→ What to work on
Tell me how many lines of the entries below include the string "figures", and give only the number.

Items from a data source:
*** Block opens ***
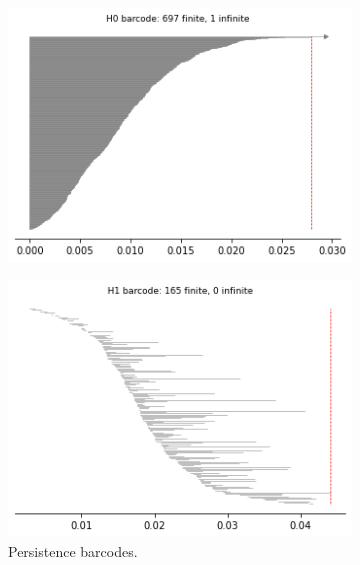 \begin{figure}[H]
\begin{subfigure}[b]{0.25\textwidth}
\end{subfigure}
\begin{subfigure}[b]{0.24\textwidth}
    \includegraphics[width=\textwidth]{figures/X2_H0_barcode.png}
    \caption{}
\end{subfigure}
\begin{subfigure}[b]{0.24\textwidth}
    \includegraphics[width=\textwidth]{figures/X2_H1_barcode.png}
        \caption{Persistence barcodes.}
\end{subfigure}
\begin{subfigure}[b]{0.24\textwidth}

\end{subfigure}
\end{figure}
*** Block closes ***
*** Block opens ***
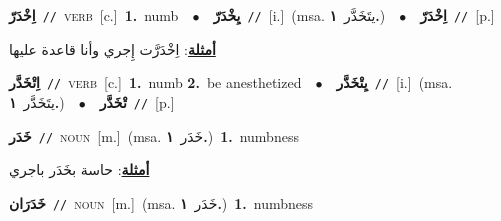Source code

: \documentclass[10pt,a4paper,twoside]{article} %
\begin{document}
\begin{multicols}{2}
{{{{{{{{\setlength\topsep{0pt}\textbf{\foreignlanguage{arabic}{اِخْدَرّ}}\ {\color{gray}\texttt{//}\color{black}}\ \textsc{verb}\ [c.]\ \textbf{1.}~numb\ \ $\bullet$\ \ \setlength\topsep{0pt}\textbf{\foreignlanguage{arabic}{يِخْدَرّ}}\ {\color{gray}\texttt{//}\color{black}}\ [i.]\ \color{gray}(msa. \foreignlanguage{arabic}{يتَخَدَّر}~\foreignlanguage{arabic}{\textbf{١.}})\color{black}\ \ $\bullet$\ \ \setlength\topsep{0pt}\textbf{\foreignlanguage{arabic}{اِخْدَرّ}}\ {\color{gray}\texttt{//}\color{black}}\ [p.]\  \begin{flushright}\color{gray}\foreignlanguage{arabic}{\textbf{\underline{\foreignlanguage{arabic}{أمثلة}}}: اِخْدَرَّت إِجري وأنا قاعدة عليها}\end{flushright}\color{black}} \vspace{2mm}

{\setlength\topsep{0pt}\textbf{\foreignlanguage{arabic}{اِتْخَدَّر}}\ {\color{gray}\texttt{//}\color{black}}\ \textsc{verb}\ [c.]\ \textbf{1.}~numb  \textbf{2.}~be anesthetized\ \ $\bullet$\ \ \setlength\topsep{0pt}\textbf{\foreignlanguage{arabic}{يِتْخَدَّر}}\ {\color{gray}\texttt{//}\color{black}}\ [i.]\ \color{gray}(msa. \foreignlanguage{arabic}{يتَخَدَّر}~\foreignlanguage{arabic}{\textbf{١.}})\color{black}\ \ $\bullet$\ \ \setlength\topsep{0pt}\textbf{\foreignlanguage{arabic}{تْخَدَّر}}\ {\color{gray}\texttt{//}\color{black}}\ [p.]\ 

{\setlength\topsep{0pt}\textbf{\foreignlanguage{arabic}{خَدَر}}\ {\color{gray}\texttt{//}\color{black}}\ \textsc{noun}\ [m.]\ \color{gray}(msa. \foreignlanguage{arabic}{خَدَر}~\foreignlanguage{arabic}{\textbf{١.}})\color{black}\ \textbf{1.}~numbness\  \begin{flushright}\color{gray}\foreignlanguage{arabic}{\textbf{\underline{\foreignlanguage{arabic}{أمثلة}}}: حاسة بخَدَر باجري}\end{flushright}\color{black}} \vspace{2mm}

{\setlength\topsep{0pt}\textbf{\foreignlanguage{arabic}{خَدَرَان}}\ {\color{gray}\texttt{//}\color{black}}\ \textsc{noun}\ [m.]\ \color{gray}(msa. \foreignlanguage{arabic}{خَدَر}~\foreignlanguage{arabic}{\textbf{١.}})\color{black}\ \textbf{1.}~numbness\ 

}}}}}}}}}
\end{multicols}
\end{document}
*** Block closes ***
*** Block opens ***
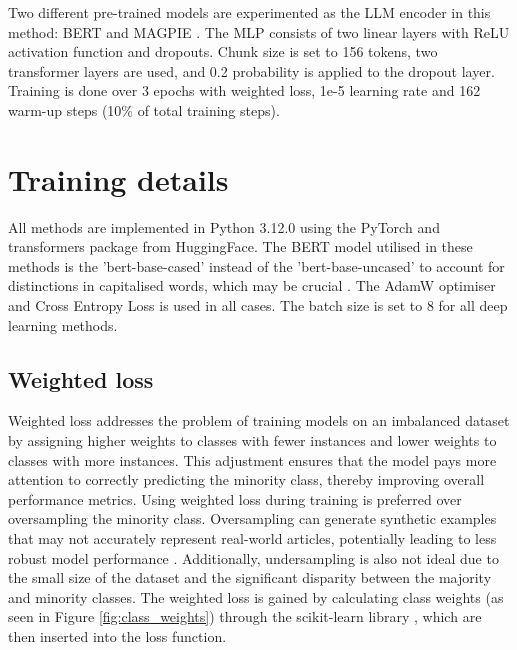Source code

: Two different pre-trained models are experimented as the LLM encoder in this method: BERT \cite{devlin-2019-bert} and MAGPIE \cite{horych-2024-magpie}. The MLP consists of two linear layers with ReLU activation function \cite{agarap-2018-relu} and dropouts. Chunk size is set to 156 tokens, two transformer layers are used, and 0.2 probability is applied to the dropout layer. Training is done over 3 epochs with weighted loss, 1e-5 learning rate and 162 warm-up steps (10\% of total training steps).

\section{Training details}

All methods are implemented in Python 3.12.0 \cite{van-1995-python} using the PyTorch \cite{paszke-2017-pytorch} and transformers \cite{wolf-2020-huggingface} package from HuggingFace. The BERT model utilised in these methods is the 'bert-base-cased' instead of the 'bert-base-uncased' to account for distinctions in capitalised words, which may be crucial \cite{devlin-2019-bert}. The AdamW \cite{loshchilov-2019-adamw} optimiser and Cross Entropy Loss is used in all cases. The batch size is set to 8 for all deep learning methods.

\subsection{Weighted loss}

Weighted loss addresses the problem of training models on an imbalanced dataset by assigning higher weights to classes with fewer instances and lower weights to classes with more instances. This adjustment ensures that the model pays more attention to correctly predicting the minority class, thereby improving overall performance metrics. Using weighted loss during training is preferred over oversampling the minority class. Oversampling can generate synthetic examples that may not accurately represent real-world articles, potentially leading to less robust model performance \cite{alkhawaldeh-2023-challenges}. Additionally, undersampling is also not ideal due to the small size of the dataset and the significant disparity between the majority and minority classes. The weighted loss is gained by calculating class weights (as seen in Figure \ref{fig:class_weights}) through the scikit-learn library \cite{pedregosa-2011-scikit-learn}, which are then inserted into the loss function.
*** Block closes ***
→ Solution below
2